India’s Narendra Modi, who assumed power as Prime Minister for the third term, was on a path towards authoritarianism. He intended to decimate the opposition, but the practical engine of a self-correcting electorate humbled him. Lies, disinformation, bigotry and appeals to cultural and ethnonationalism were his prime manifesto during the election campaigns, unbecoming for a prime ministerial candidate in post-independence India. But the dismal economic performance and centralised governance backfired on him.

The Russian President, Vladimir Putin, is a quintessential candidate for strongman politics. His regime is a classic example of a democracy backsliding into autocracy. A former KGB agent, Putin was promoted by former president Boris Yeltsin to continue with market reforms by projecting his image as a liberal and democrat. Putin’s popularity soared with the Second Chechen War, in which the predominantly Muslim region was annexed back from the separatists.

Over the years, he consolidated power by destroying the opposition, warping media, silencing critics, and preventing the separation of powers between the legislative, executive, and judiciary. He spearheaded the anti-democratic transformation across Europe and Eurasia and used military force in Georgia in 2008 and in Ukraine to oust a democratically elected sovereign republic.

Ukraine’s pro-western economic orientation, focus on market reforms, and FDI’s inclination to join NATO irked the Russian president, primarily for fear of Russians demanding the same reforms from his administration.
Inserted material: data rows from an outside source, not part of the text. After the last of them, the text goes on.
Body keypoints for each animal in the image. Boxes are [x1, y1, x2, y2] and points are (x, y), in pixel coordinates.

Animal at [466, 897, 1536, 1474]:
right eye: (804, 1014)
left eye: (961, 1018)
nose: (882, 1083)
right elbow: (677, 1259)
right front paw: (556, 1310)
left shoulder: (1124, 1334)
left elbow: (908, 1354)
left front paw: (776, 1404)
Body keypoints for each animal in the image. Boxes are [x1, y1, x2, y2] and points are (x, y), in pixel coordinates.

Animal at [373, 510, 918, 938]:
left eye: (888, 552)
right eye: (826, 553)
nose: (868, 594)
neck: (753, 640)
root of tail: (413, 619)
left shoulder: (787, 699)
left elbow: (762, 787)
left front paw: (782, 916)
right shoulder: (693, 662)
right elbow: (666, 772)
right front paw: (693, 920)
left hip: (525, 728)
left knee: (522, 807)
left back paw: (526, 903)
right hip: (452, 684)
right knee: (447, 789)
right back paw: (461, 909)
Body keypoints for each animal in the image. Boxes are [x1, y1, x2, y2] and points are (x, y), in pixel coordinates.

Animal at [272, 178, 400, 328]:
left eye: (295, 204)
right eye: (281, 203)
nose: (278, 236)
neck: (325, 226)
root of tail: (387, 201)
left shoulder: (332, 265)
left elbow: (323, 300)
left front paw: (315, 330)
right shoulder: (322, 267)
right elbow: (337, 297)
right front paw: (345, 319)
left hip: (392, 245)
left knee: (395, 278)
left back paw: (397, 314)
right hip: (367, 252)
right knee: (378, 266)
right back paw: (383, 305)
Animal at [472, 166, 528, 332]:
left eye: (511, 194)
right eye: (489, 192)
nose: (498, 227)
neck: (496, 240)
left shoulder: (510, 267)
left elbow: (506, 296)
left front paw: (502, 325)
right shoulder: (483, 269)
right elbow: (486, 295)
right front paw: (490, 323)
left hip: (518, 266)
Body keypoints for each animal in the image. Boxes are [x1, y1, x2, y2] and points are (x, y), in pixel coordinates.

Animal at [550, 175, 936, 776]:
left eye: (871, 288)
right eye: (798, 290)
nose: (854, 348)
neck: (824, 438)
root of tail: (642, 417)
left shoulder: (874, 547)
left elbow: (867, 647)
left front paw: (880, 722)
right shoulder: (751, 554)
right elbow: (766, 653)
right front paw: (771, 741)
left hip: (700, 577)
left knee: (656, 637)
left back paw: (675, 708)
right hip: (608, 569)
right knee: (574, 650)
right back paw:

Autocrats fear liberalism and abhor free speech. When authoritarian rulers in Belarus and Kazakhstan succumbed to popular demands for change, Putin backstopped their regimes and deepened their dependence on Moscow through deft political and economic overtures.

Viktor Orban, Hungary’s Prime Minister, exemplifies another trend: hybrid regimes or Nations in Transition, which are democratic in structure but autocratic in execution. His Fidesz party conducts parliamentary elections that are rigged by pressing into service the sycophantic media and servile state apparatus against the opposition.

President Aleksandr Vucic of Serbia has followed Orban’s footsteps, and his Serbian Progressive Party (SNS) has swept the parliamentary elections in 2020 amidst widespread allegations of electoral fraud and irregularities.

Both these leaders have taken a leaf out of the playbook of former President Milo Dukanovic of Montenegro and erstwhile Prime Minister Nikola Gruevski of North Macedonia, having indulged in undemocratic practices of bribing voters, wiretapping opponents, nexus with organised crime, and eschewing transparency and accountability in polity.

Immanuel Kant, the influential German philosopher, expressed his scepticism of democracy. In his book Perpetual Peace: A Philosophical Sketch, he wrote:

Democracy is, properly speaking, necessarily a despotism, because it establishes an executive power in which all decide for or even against one who does not agree; that is, all, who are not quite all, decide, and this is a contradiction of the general will with itself and with freedom.

The rise of China—a revisionist, single-party state—into the upper echelons of global economic power incentivises authoritarian rulers in democratic and hybrid regimes to transition into autocracy. China engages in ‘Infrastructure Diplomacy‘ around the globe, especially in African countries. For its brutal and illiberal regime, ‘democracy prevention’ and making the world an autocracy is at the heart of Chinese foreign policy today.

Nations are in transition, and so is the fate of democracies worldwide. Even in vibrant democracies like the US, the citadels of democratic ideals are crashing in the waves of polarisation. Liberal democracies could be saved only through concerted efforts to promote democracy.